The question "What is the harm?" aligns with the CST principle of Life and Dignity of the Human Person.
Every person is created in the image and likeness of God and therefore has inalienable dignity — no matter the harm one has caused or suffered.
The first question that restorative justice asks is, “What was the harm?” In other words, whose dignity was violated and how?
Restorative justice upholds that the dignity and needs of each person must be at the center of a response to harm, no matter their role, because no person is disposable.
If there were oppressive systems or conditions that contributed to the harm, the common good demands addressing those injustices as well.

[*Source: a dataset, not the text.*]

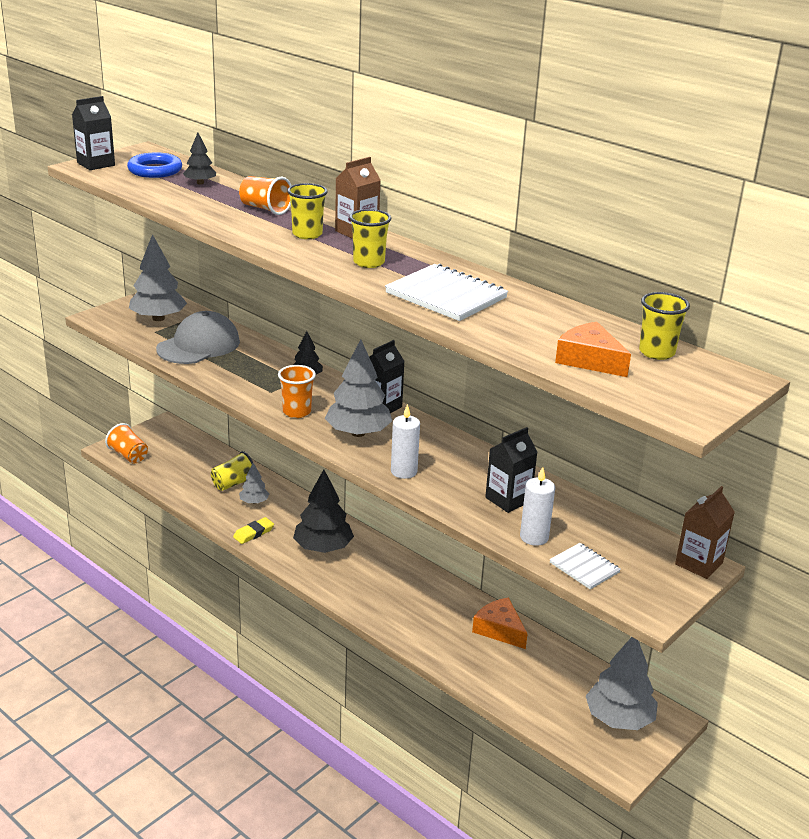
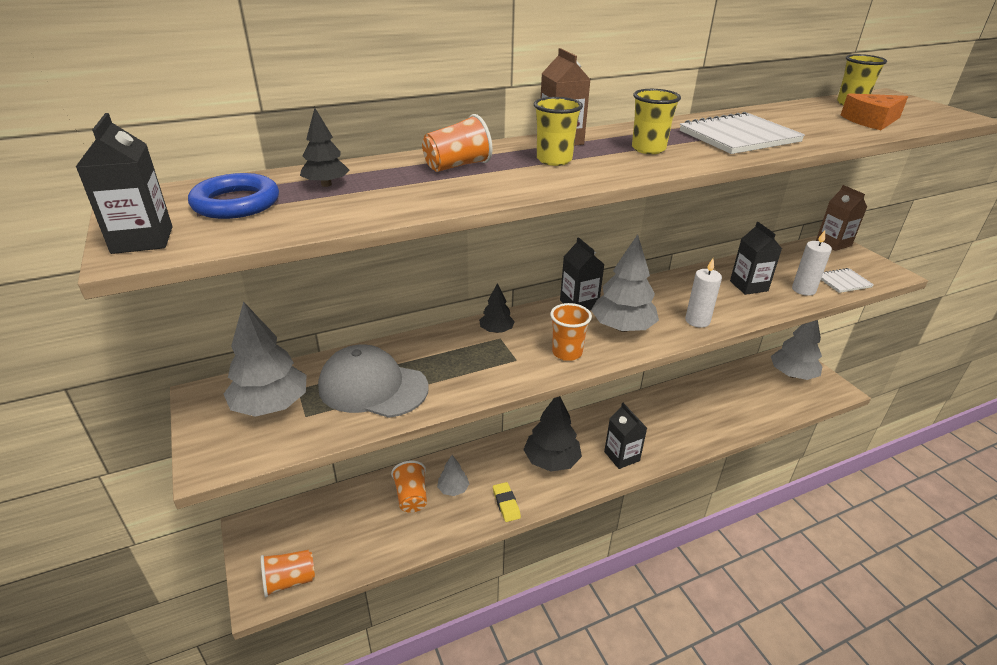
camera: 65 degrees left, 5 degrees up
grey cap [156,311,240,364] -> grey cap turned 45 degrees counterclockwise [318,344,429,418]
yellow cup [211,451,253,491] -> orange cup [391,460,427,513]
orange cheese [472,597,528,649] -> none
none -> black carton [604,403,647,469]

“When conflicts are not resolved but kept hidden or buried in the past, silence can lead to complicity in grave misdeeds and sins. Authentic reconciliation does not flee from conflict, but is achieved in conflict, resolving it through dialogue and open, honest and patient negotiation.” (Pope Francis, "Fratelli Tutti," 244)
Identifying a Goal
Restorative justice and restorative practices offer many opportunities for healing in individual relationships, communities, and structures/systems. It may be tempting to take on all of these at once, but it is important to identify a starting point.
Perhaps your group already has a particular goal in mind. If not, a core question that your group should seek to answer is: What is the core justice issue we wish to address?
The process to achieve this goal will be shaped by many factors, but you are encouraged to identify a starting place.
If your group has not already identified a specific goal/justice issue, consider:
What kinds of harms or injustices concern you?
Why might these injustices need a restorative justice approach?
How would a restorative justice approach bring those involved to right relationship?
Seeing the Whole Picture
As a human family, we are deeply interconnected — with one another, institutions, and systems.
Harm that happens in one area can impact and manifest in another. Change efforts that we take on in our institutions or ministries affect the individual lives of those involved and the wider systems and communities they operate within.
Simultaneously, awareness of and sensitivity to the other “layers” (i.e., systemic influences on an individual incident) are critical.
Before setting out to take action, it is important to gain an in-depth understanding of the harm or injustice at hand and the various components that impact it.
Ask a number of questions and hear from a wide variety of perspectives so you have a robust understanding of the context. This is an opportunity to build relationships and a shared understanding of your particular environment.
It is also a chance to learn about what efforts may already be in place, and to consider how your ministry may collaborate with others in the community.
What data (national, local, etc.) is available related to the issue at hand?
What initiatives for restorative justice already exist in your state or community?
What are issues of particular concern in your parish, ministry, or local community that this effort might contribute to?
Why is restorative justice suitable to address the issues raised by your group or ministry?